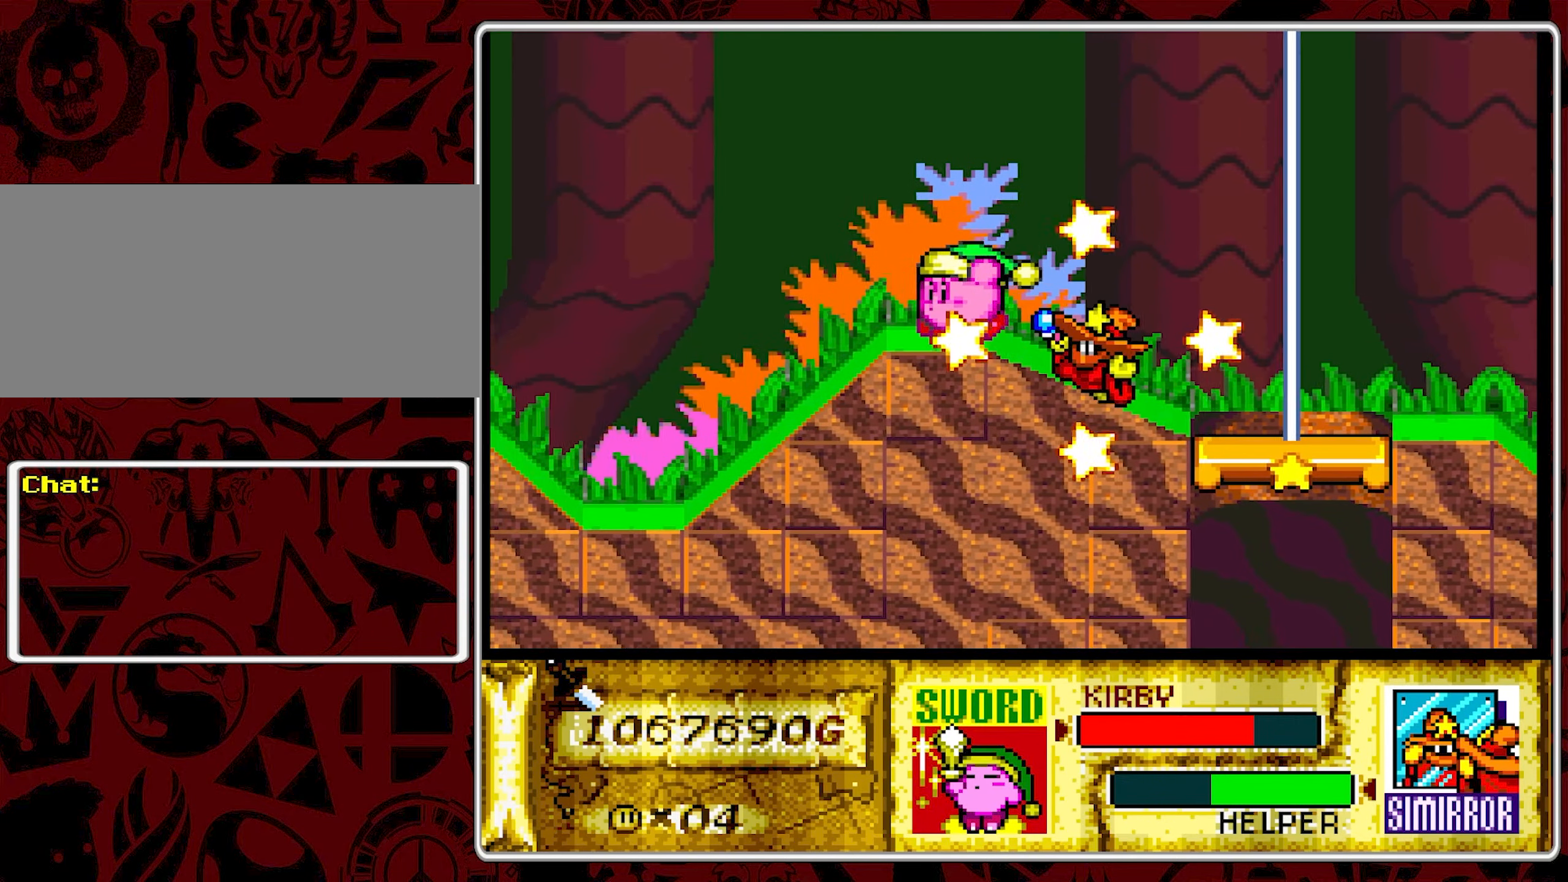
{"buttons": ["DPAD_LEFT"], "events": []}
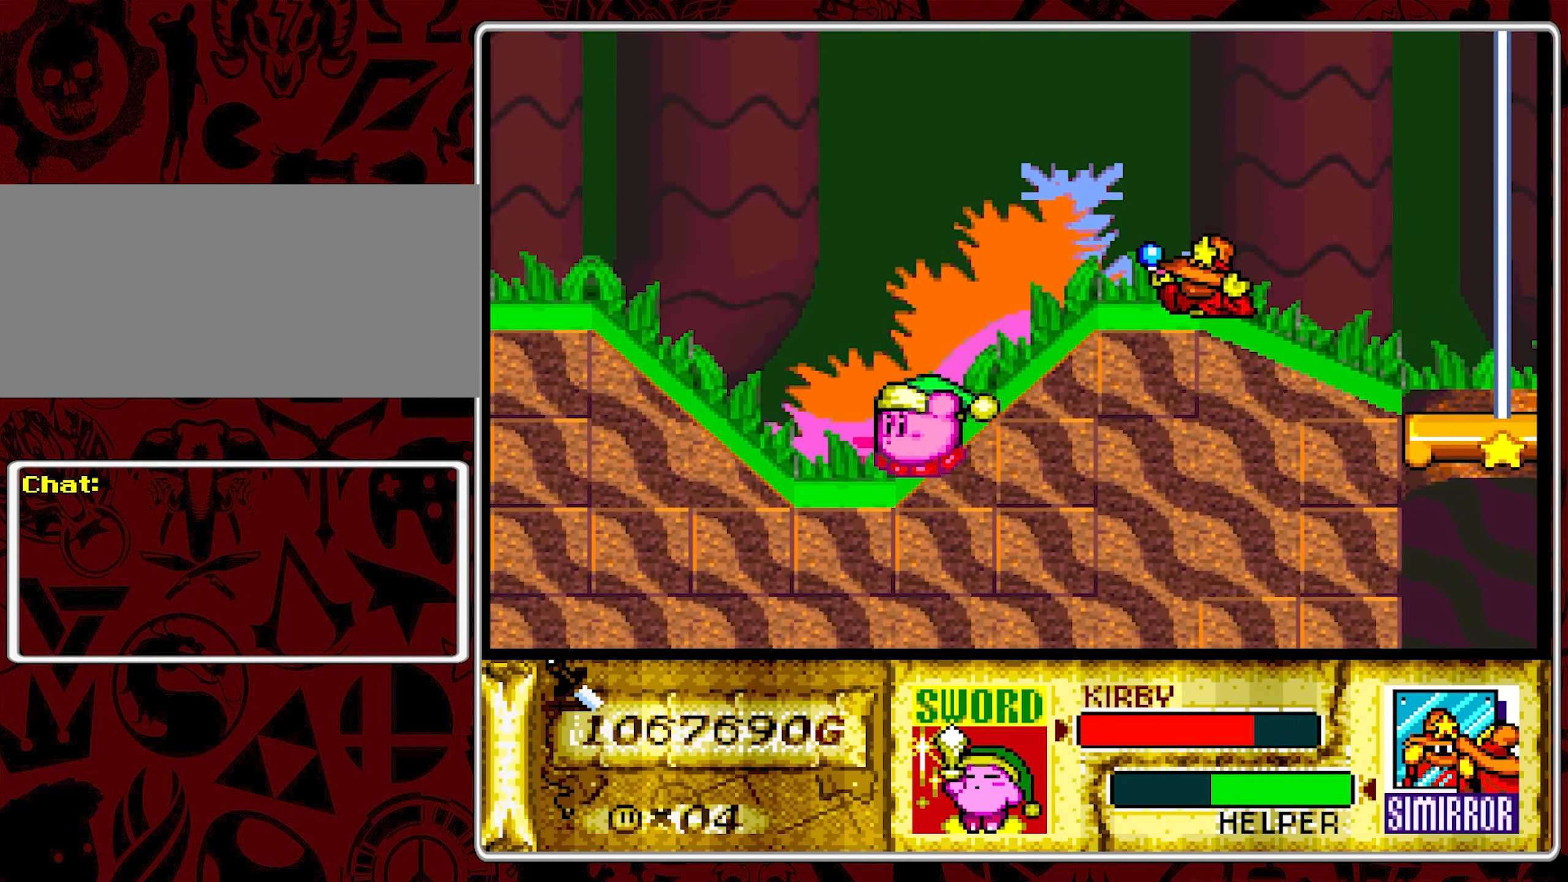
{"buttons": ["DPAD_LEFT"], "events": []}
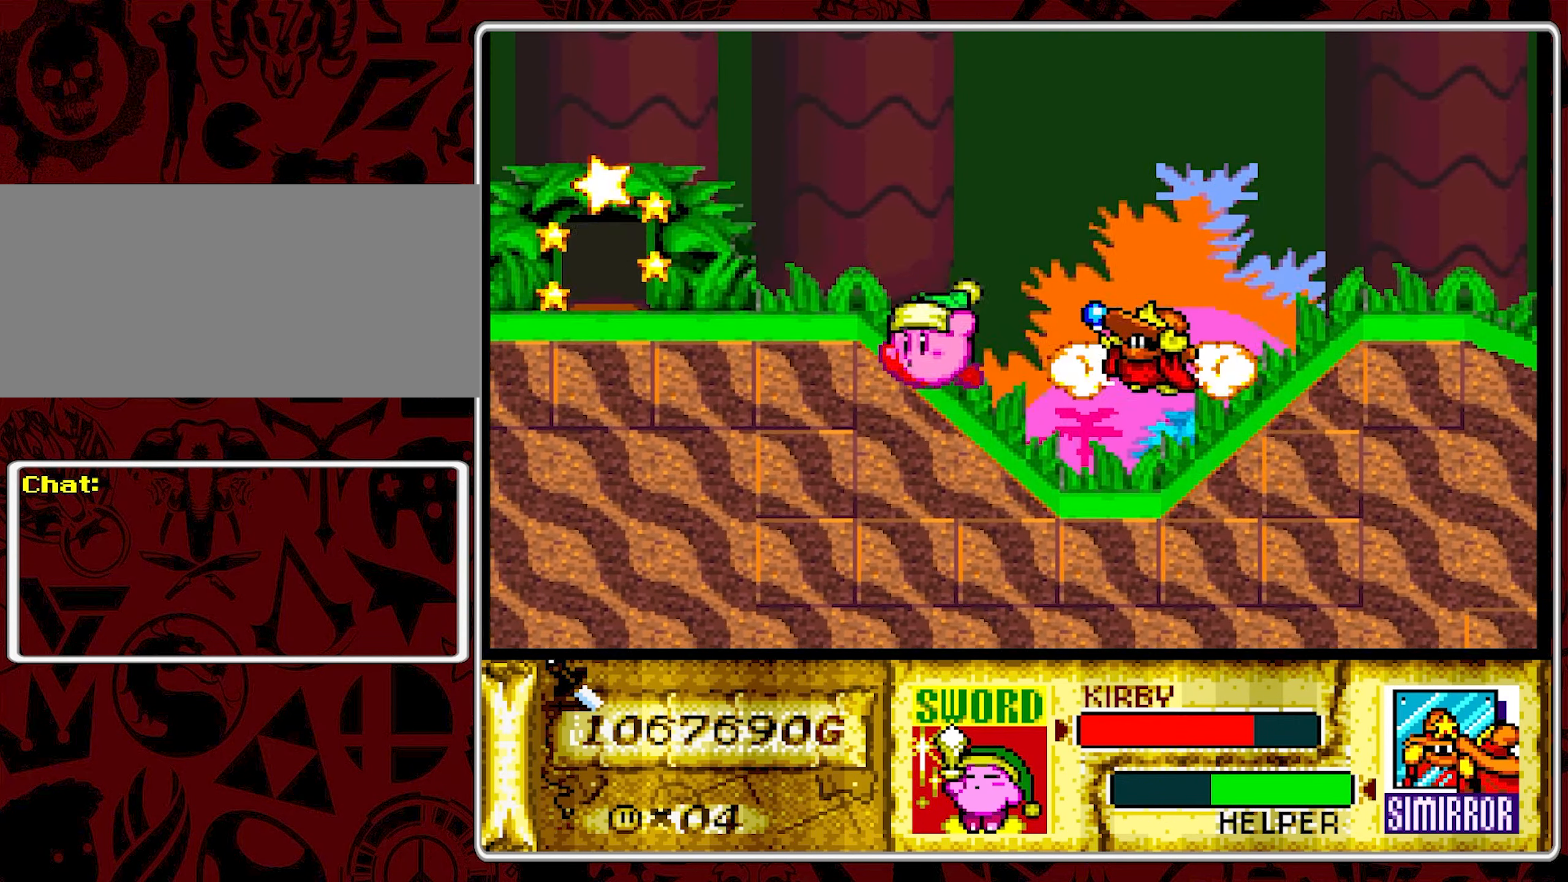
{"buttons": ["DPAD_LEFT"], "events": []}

AIM OF THE TASK - Please return the material above unchanged, with every picture removed.

WORKED SOLUTION -
{"buttons": ["DPAD_LEFT"], "events": []}
{"buttons": ["DPAD_LEFT"], "events": []}
{"buttons": ["DPAD_LEFT"], "events": []}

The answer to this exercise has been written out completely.